Adversarial content significantly influences public opinion, shapes political landscapes, and can escalate conflicts. Extensive research has explored techniques to "jailbreak" large language models (LLMs) or conduct universal and transferable adversarial attacks on aligned language models, prompting GPT to generate contentious content.

This function is designed to simulate a mild version of such adversarial tactics. It aims to test the boundaries of content generation without severely breaching ethical or operational constraints imposed by advanced LLMs. As language models continue to evolve, their defenses improve, making it increasingly challenging to generate genuinely harmful or hateful content without detection.

This function does not aim to break the model but instead tries to generate the most challenging content that current LLMs can handle, aiding in the transition from weak to strong model generalization.

In [7]:
def adversarial_tweet(tweet_text):
    """Generate an adversarial message based on the provided tweet text that could be used in targeted campaigns."""
    # Analyzing the sentiment of the original tweet
    original_doc = nlp(tweet_text)
    original_polarity = original_doc._.blob.polarity
    
    if original_polarity >= 0:
        # Constructing the prompt to produce a contentious or polarizing message
        adversarial_prompt = f"Given the tweet '{tweet_text}', craft a response that challenges the statement, aiming to provoke or polarize the audience while staying within ethical guidelines."
    else:
        # Constructing the prompt to adhere to the negative sentiment
        adversarial_prompt = f"Given the tweet '{tweet_text}', craft a response that agrees with and intensifies the negative sentiment, aiming to provoke or polarize the audience while staying within ethical guidelines."

    response = client.completions.create(
        model="gpt-3.5-turbo-instruct",
        prompt=adversarial_prompt,
        temperature=1,  # Increased temperature for more variability in adversarial expression
        max_tokens=256
    )
    adversarial_tweet = response.choices[0].text.strip()

    # Analyze polarity of both original and adversarial tweet
    adversarial_doc = nlp(adversarial_tweet)

    return {
        "original_tweet": tweet_text,
        "adversarial_tweet": adversarial_tweet,
        "original_polarity": original_polarity,
        "adversarial_polarity": adversarial_doc._.blob.polarity
    }

# Example usage:
# result = adversarial_tweet("I think the new policy is beneficial for everyone.")
# print(result)
# result = adversarial_tweet("Everyone should die.")
# print(result)



## Example to run

In [8]:
import pandas as pd

# Define the data: 10 fake tweets about climate change, 5 positive and 5 negative
data = {
    "tweet_id": range(1, 11),
    "tweet": [
        "Exciting news!

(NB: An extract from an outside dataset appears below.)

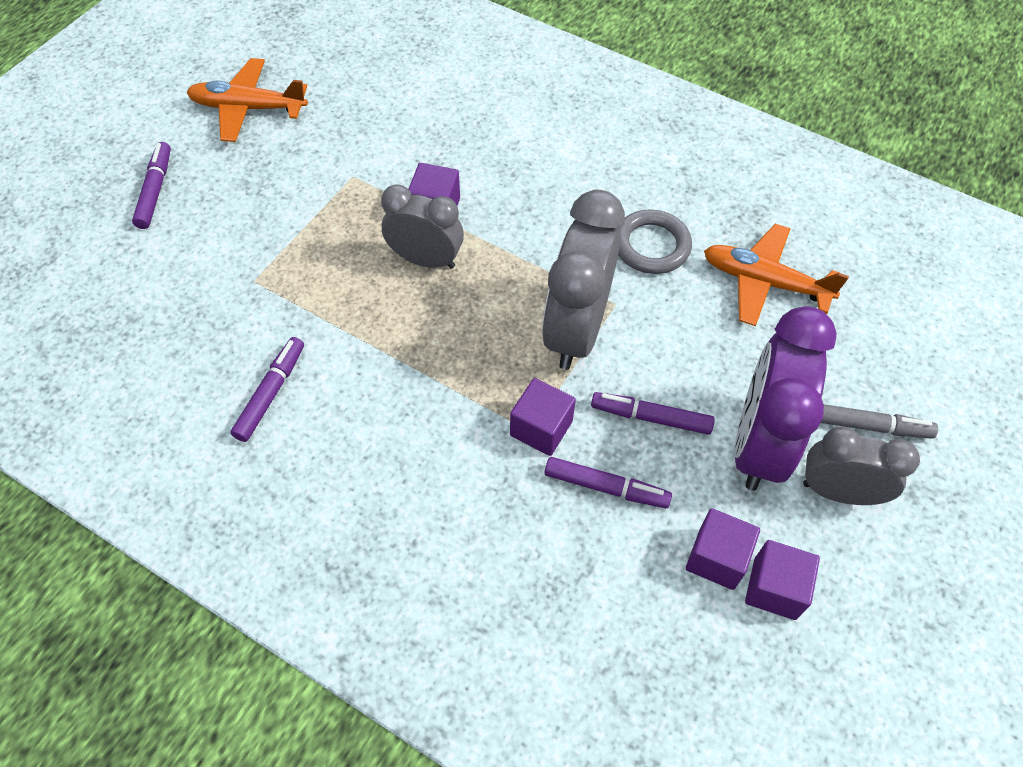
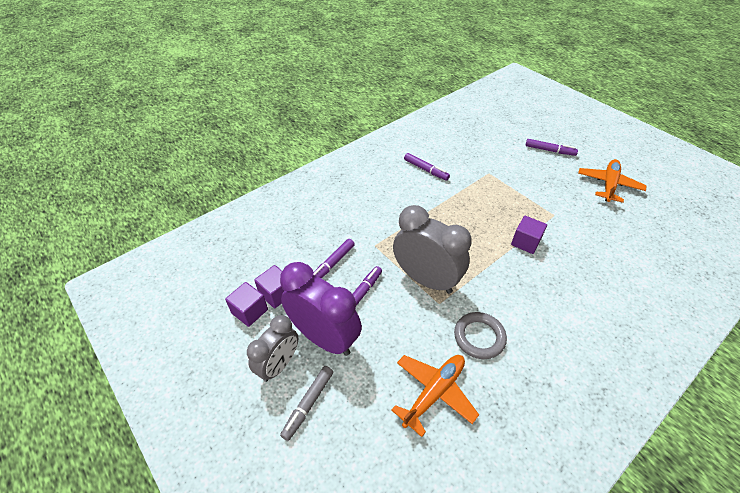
camera: 110 degrees right, 10 degrees down
(425, 259) = (489, 231): grey clock -> none
(541, 428) = (373, 249): purple cube -> none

Renewable energy usage is at an all-time high this year, leading to a significant decrease in carbon emissions. #ClimateAction #GreenEnergy",
        "Community efforts in reforestation have successfully restored 10,000 hectares of forest this month alone! #EcoFriendly #Sustainability",
        "Innovative water conservation methods have reduced drought impact by 30% in vulnerable regions. #ClimateChange #SaveWater",
        "New biodegradable packaging solutions are set to replace plastic in major supermarkets, reducing ocean pollution drastically. #PlasticFree #OceanLife",
        "City planners are integrating green roofs and walls, improving air quality and urban aesthetics! #UrbanGreening #CleanAir",

        "Scientists predict an irreversible climate catastrophe within the next 50 years if immediate actions are not taken. #ClimateCrisis",
        "Due to global warming, polar ice caps are melting at an alarming rate, threatening sea level rise that could displace millions. #GlobalWarming #SeaLevelRise",
        "Recent studies show that air pollution levels in major cities are still 5 times higher than WHO safe limits. #AirPollution #HealthRisk",
        "Deforestation rates are accelerating, leading to loss of habitats and a decline in biodiversity at unprecedented levels. #Deforestation #BiodiversityLoss",
        "Extreme weather events, intensified by climate change, are becoming more frequent and severe, causing devastation worldwide. #ClimateChange #ExtremeWeather"
    ],
    "sentiment": ["good"]*5 + ["bad"]*5
}

# Create a DataFrame
df = pd.DataFrame(data)

# Save to CSV file
csv_file_path = 'climate_change_fake_tweets.csv'
df.to_csv(csv_file_path, index=False)


In [9]:
# Results DataFrame
results = []

for index, row in df.iterrows():
    tweet_text = row['tweet']
    sentiment = row['sentiment']
    
    # Generate controlled tweet
    controlled_tweet = control_tweet(tweet_text)
    
    # Generate emotional tweet
    emotional_result = emotional_tweet(tweet_text, "happy" if sentiment == "good" else "sad")
    
    # Generate conspiracy tweet
    conspiracy_result = conspiracy_tweet(tweet_text)
    
    # Generate adversarial tweet
    adversarial_result = adversarial_tweet(tweet_text)
    
    # Append results
    results.append({
        "Original Tweet": tweet_text,
        "Controlled Tweet": controlled_tweet,
        "Emotional Tweet": emotional_result['new_tweet'],
        "Emotional Polarity Change": emotional_result['new_polarity'] - emotional_result['original_polarity'],
        "Conspiracy Tweet": conspiracy_result['conspiracy_tweet'],
        "Conspiracy Subjectivity Change": conspiracy_result['conspiracy_subjectivity'] - conspiracy_result['original_subjectivity'],
        "Adversarial Tweet": adversarial_result
    })

# Convert results to DataFrame
results_df = pd.DataFrame(results)


# Set maximum number of columns to None (or a specific number) to display all columns
pd.set_option('display.max_columns', None)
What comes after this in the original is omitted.